Hosting can be an odd term for the uninitiated. If you refer back to the article on domains you might recall the metaphor of the postal service, and physical addresses. Your domain is like your physical postal address; your hosting is like your local post office. Everyone needs to be hosted, somehow.

When you buy a domain (eg. you buy “www.windmills.com”) you then need someplace to keep it. Although in the physical world it would have an ERF # and a location that is more tangible – bear with me in the metaphor – for hosting, your website (a set of files, within folders – to put it simply) have to live somewhere, and so they live with your host. Imagine your one-page website is about windmills and there are ten images, and four hundred words about your favourite five windmills. All that info sits on a hard drive at your “post office” (it would be on a server) and so when someone types in your address (the “www.windmills.com”) they are taken to that set of files and folders, but obviously represented in PHP and CSS and HTML and Javascript (or whatever code you write the whole site in – I forgive you if you’re lost with this).

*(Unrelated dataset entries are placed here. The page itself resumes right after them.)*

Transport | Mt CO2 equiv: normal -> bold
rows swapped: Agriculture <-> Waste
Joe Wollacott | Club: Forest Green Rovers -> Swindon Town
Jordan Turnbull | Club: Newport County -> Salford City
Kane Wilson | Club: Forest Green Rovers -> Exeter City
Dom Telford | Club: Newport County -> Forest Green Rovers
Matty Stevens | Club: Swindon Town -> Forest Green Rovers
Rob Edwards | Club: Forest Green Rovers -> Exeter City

A host makes that whole technical, behind-the-scenes nonsense incredibly simple for you to understand and work with. They basically say (with giant, red buttons so it’s easy) “Click here for a domain and hosting at $5/month and we will handle it all for you”. Then you “own” the domain, they host your files on their server, and everything works perfectly. They usually throw in e-mail too (which requires another article to explain) and you’re good to go: you are visible online and can work on making your website so people see your services. Note: you never truly “own” a domain, you perpetually rent it from the domain authorities – those that regulate all the domains, eg. .com .net .org .co .co.za .co.uk etc.

What you need to know is that a hard drive has capacity perhaps for 1,000 websites (or more, or less, depending) and they are all relying on the same hard drive, memory, and CPU – much like the computer you are using right now. That is what we called ‘shared hosting’ – as it is shared. This obviously means if 30,000 online troopers all happen to be on those websites (scattered about among them) their experience is limited to the performance of that server (hard drive, memory, CPU – to keep it simple). The hosts know this, and do their best to mitigate the issues and to their credit they do very well. However, you can actually have your very own server for basically the same price as sharing this server – it just takes some knowhow and work. And risk, I might add.

Is it worth it? Well, imagine your neighbour (in the physical world) has a thief come on their property, or starts a fire, or releases a super angry baboon armed with a machete – it will wreak havoc on their property, but if there is no protection between their property and yours, it can destroy yours as well (the property now being your website). There is software to stop this (a digital fencing of sorts) but none of it is perfect. So the solution: take things into your own hands. I did. I host my website on my very own server (one man can be an island after all), have it backed up daily, and split that backup across two continents (they’re on different servers). Yes, anything can be hacked, and it’s not foolproof, but it’s a lot better than sharing my website’s performance with 500 others.

And here is the catch: do you want a website that Google ranks highly? You need to outperform your competition on a dozen metrics. One of these metrics is how fast the site loads, and with a dedicated server (that you will now manage and run) you can easily achieve that. Best of all: it costs little to nothing extra.